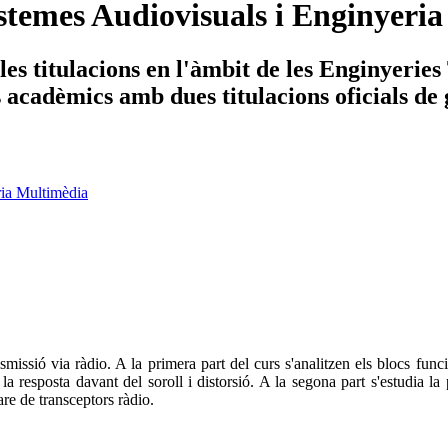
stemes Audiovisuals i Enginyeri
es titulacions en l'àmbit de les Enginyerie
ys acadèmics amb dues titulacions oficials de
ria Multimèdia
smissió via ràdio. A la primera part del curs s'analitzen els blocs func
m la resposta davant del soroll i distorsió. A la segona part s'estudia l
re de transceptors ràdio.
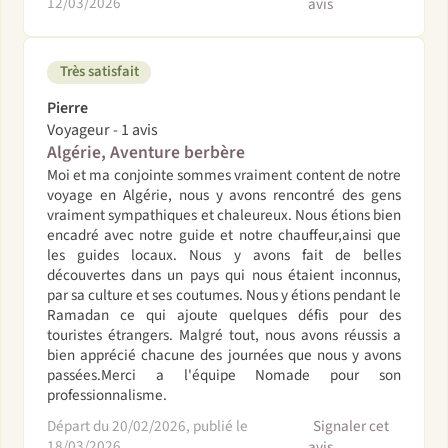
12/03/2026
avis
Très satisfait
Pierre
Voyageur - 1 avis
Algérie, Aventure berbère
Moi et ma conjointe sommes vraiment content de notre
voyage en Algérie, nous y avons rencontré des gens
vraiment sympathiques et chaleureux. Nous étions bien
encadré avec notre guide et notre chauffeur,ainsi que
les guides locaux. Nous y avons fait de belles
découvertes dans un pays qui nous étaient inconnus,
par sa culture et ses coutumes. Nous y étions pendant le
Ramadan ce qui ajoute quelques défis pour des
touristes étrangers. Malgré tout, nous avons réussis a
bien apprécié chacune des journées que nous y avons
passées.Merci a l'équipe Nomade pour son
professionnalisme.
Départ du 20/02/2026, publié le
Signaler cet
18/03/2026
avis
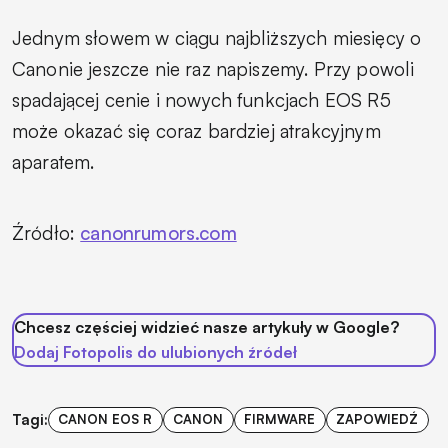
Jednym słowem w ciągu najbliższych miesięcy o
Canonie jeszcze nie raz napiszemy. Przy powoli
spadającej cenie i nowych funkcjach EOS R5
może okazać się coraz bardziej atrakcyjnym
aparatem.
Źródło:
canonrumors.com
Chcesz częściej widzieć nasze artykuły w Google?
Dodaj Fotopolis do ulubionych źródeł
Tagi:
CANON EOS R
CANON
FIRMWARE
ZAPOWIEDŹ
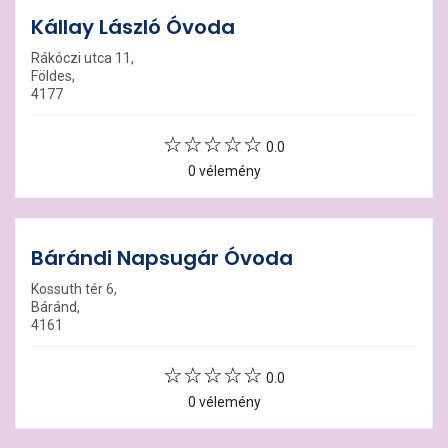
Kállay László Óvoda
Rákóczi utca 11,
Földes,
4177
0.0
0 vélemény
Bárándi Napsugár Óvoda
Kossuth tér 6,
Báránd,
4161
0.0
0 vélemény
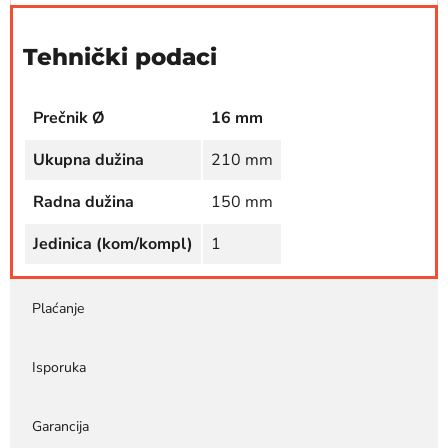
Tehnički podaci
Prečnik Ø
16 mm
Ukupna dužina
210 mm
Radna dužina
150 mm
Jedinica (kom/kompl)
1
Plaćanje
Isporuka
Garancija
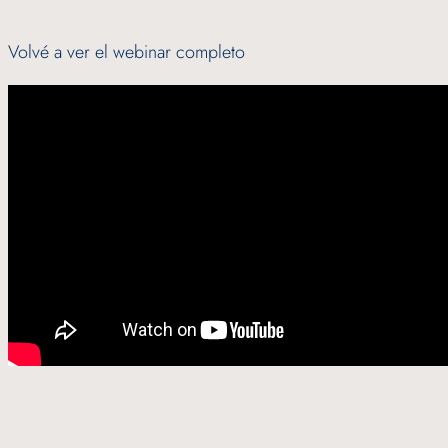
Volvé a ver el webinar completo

┄┄┄┄┄┄

◆ **Task statement**:
Each line of the material that has the word "Óvoda" belongs in the answer.

◆ **Output below**:
Kállay László Óvoda
Bárándi Napsugár Óvoda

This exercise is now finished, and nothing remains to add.